TEXT SECTION >>
PERTH (miningweekly.com) – The Minerals Council of Australia (MCA) has welcomed recommendations that a uranium mining ban in New South Wales be repealed.
The recommendation was one of those made by the New South Wales Legislative Council’s report into the Uranium Mining and Nuclear Facilities (Prohibitions) Repeal Bill.
“This report represents another major step forward in the national debate where nuclear energy is at last being considered on its merits of providing reliable, affordable zero emission power capable of meeting the needs of Australian industry, households and communities,” said MCA CEO Tania Constable.
“It highlights that the current ban on uranium mining is impeding New South Wales’ understanding of this important resource, and that the New South Wales government should encourage exploration for uranium. Australia has the opportunity to expand its role as a secure, reliable and sustainable uranium producer.
“Australia is endowed with the world’s largest uranium resource but is only the third largest producer. Enhancing the knowledge of New South Wales’ potential uranium resource will enhance Australia’s presence in global energy markets.”

TASK DETAILS >> Carry on the news article about the New South Wales uranium mining ban from its last sentence.

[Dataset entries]

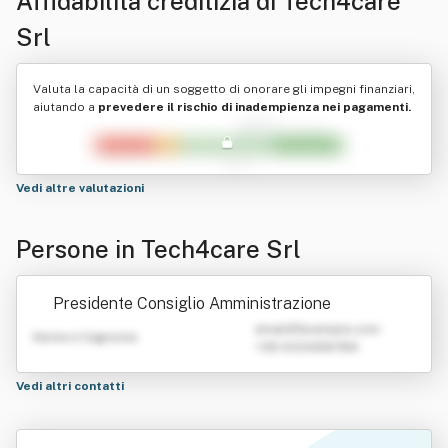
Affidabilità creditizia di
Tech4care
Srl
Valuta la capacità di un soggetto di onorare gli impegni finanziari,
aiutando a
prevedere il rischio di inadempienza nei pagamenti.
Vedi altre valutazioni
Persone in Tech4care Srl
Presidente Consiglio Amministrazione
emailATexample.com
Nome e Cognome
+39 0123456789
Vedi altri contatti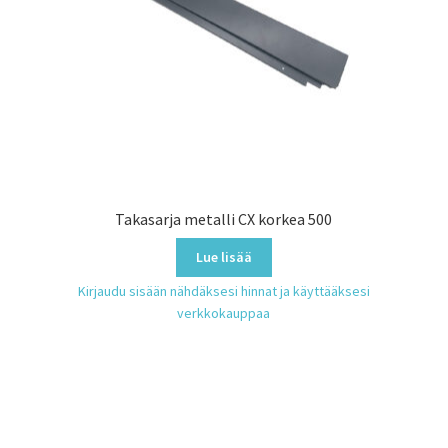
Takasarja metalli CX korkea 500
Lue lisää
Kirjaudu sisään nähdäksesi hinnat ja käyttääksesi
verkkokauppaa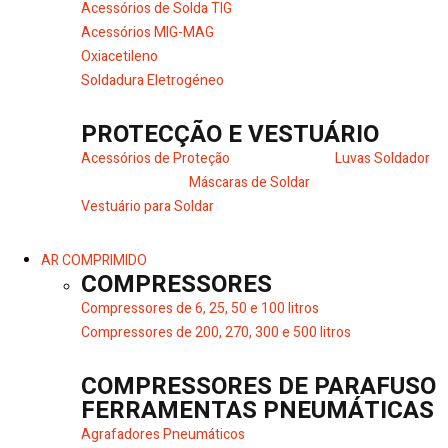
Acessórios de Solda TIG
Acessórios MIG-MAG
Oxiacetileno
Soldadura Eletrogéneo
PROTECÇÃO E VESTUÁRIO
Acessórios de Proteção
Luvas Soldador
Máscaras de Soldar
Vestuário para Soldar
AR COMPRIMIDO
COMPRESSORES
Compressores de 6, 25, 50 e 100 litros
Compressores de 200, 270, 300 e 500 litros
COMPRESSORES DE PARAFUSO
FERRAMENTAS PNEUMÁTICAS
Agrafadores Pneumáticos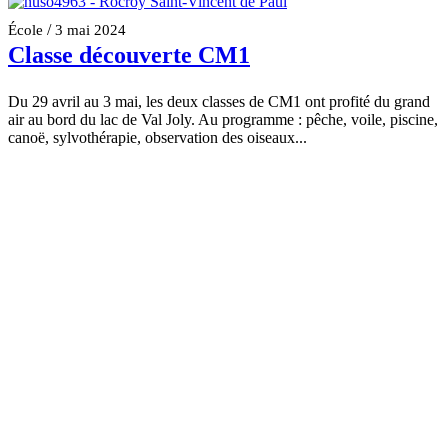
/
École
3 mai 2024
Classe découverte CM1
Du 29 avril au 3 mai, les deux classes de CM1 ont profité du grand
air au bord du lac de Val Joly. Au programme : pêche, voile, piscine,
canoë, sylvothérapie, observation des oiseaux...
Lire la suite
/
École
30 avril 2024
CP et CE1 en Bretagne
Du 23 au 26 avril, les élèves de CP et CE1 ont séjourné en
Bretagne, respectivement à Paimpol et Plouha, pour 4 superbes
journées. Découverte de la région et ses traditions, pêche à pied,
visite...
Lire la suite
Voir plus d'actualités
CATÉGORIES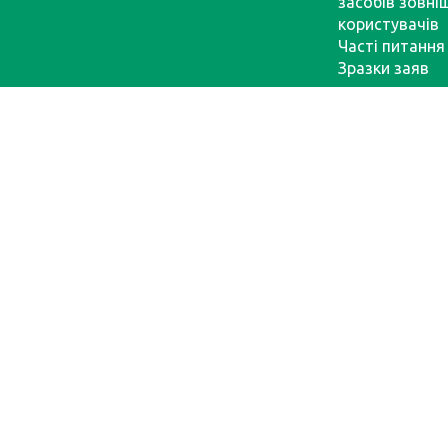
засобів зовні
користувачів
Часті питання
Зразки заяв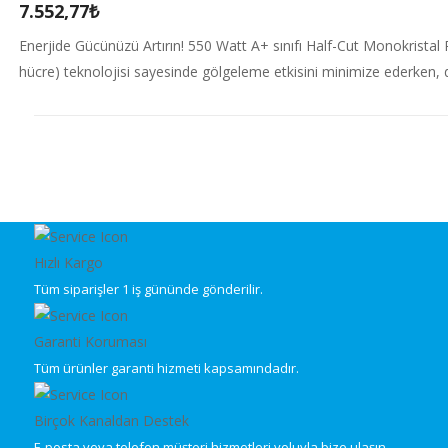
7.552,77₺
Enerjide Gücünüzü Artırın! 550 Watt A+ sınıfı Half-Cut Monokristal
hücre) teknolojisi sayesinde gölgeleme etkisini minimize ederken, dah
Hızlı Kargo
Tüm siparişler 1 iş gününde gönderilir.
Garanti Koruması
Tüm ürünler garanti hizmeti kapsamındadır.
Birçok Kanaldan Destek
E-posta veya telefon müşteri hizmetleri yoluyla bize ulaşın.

RESPONSE BOX >>
The report also found that all energy options needed to be considered, particularly in securing affordable, reliable, sustainable baseload power, including nuclear, with one of the recommendations stating that the New South Wales government should call for the repeal of the Commonwealth’s ban on nuclear facilities.
“In calling for a better understanding of nuclear energy in a New South Wales context, along with the workforce and regulatory requirements, the report is proposing a series of sensible steps, similar to those proposed by Federal House of Representatives nuclear inquiry.
“Federal and state bans on nuclear energy deny Australians the opportunity to consider the world’s most proven, deployable, zero emissions electricity source,” Constable said.
She pointed out that nuclear power supplies 20% of US electricity, 18% of OECD electricity and over 70% of French electricity giving that country one of the most affordable low emissions electricity systems in the developed world.
“New advanced small modular reactors are rapidly proceeding through design approval processes in North America. Australia should ready itself as they come to market with strong potential applications in our electricity mix. This is what the New South Wales report is trying to do,” she added.